Question: The quartic polynomial $x^4 −8x^3 + 19x^2 +kx+ 2$ has four distinct real roots denoted $a, b, c,d$ in order from smallest to largest. If $a + d = b + c$ then
(a) Show that $a + d = b + c = 4$.
(b) Show that $abcd = 2$ and $ad + bc = 3$.
(c) Find $ad$ and $bc.$
(d) Find $a, b, c, d$ and $k$.
My attempt:
$$ x^4 −8x^3 + 19x^2 +kx+ 2 $$
With Vieta's formulas;
$$ a+b+c+d = 8 $$
$$ab+ac+ad+bc+bd+cd = 19$$
$$abc + abd + acd + bcd = -k$$
$$ abcd = 2 $$
(a) Show that $a + d = b + c = 4$
As $$ a+b+c+d = 8 $$
but $b+c = a+d $
$$ 2a+2d = 8 $$
$$ a+d = 4 $$
Hence $$ a+d = b+c = 4 $$
(b) Show that $abcd = 2$ and $ad + bc = 3$
As $$ abcd = 2 $$
and
$$ab+ac+ad+bc+bd+cd = 19$$
$$ ad+bc + a(b+c) + d(b+c) = 19 $$
$$ ad+bc + (a+d)(b+c) = 19 $$
$$ ad+bc + (4)(4) = 19 $$
$$ ad+bc + 16 = 19 $$
$$ ad +bc = 3 $$
(c) Find $ad$ and $bc.$
Given $ad +bc = 3$ and $ abcd = 2 $
Hence $$ bc = \frac {2}{ad}$$
$$ad +bc = 3$$
$$ ad + \frac {2}{ad} = 3 $$
Let $ad = z $
$$ z^2 - 3z + 2 = 0 $$
$$ ad = 2 $$
$$ bc = 1 $$
(d) Find $a, b, c, d$ and $k$.
Given
$$abc + abd + acd + bcd = -k$$
$$ ad(b+c)+ bc(a+d) = - k $$
But $b+c=a+d=4$
$$ 4ad+ 4bc = - k $$
$$ 4(ad+bc) = -k $$
$$ 4(3) = -k $$
$$ k = -12 $$
Now this is the part which I am stuck on.. How do I find $a,b,c,d$?

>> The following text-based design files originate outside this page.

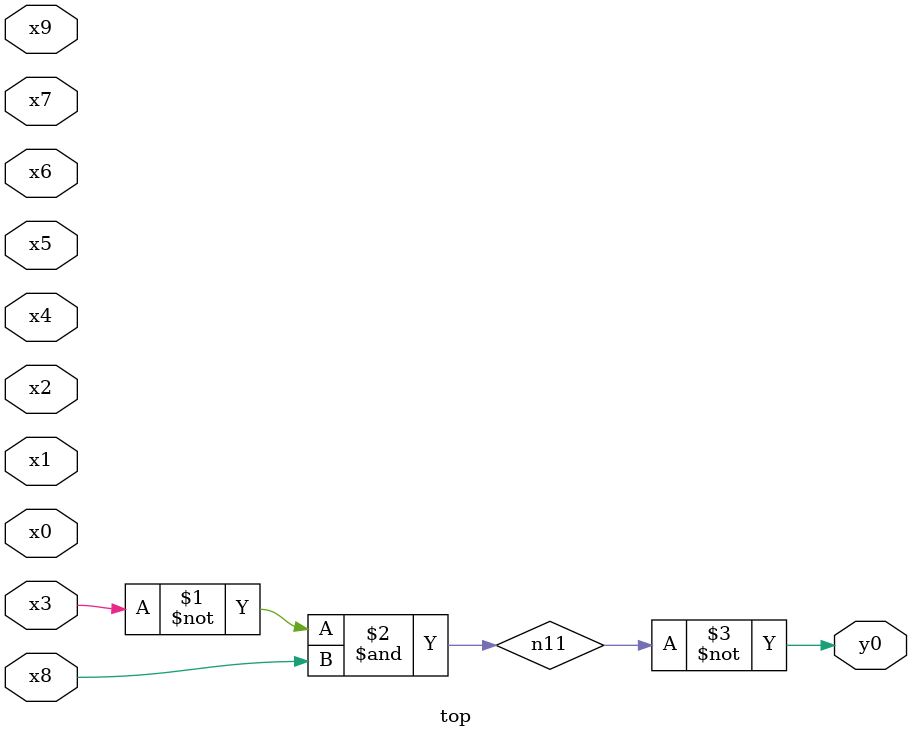
<source format=v>
module top( x0 , x1 , x2 , x3 , x4 , x5 , x6 , x7 , x8 , x9 , y0 );
  input x0 , x1 , x2 , x3 , x4 , x5 , x6 , x7 , x8 , x9 ;
  output y0 ;
  wire n11 ;
  assign n11 = ~x3 & x8 ;
  assign y0 = ~n11 ;
endmodule

</source>
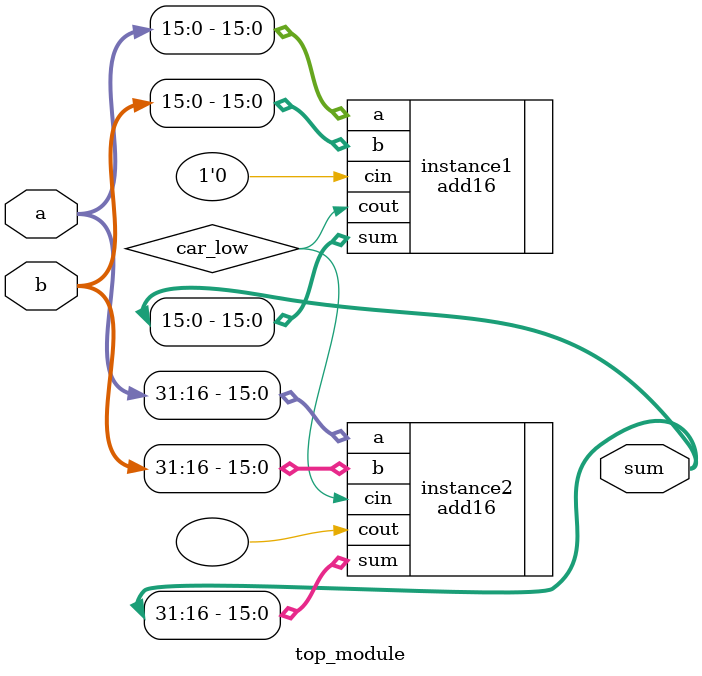
<source format=v>
module top_module(
    input [31:0] a,
    input [31:0] b,
    output [31:0] sum
);
    wire car_low;
    add16 instance1 ( .a(a[15:0]), .b(b[15:0]), .cin(1'b0), .cout(car_low), .sum(sum[15:0]) );
    add16 instance2 ( .a(a[31:16]), .b(b[31:16]), .cin(car_low), .cout(), .sum(sum[31:16]) );
    assign sum= { sum[31:16], sum[15:0] };
    

endmodule

</source>
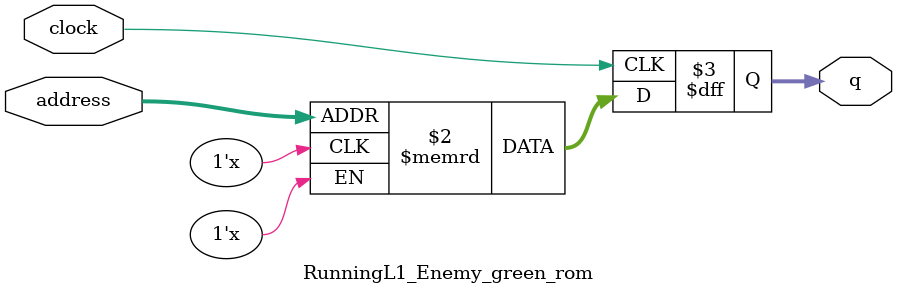
<source format=sv>
module RunningL1_Enemy_green_rom (
	input logic clock,
	input logic [11:0] address,
	output logic [2:0] q
);

logic [2:0] memory [0:2639] /* synthesis ram_init_file = "./RunningL1_Enemy_green/RunningL1_Enemy_green.mif" */;

always_ff @ (posedge clock) begin
	q <= memory[address];
end

endmodule

</source>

Hint If you know that $ad = 2$ and $a + d = 4$, then $$(x - a)(x - d) = x^2 - (a + d) x + ad = x^2 - 4 x + 2 ,$$ so finding $a, d$ is just finding the roots of that quadratic. Of course, finding $b, c$ is analogous.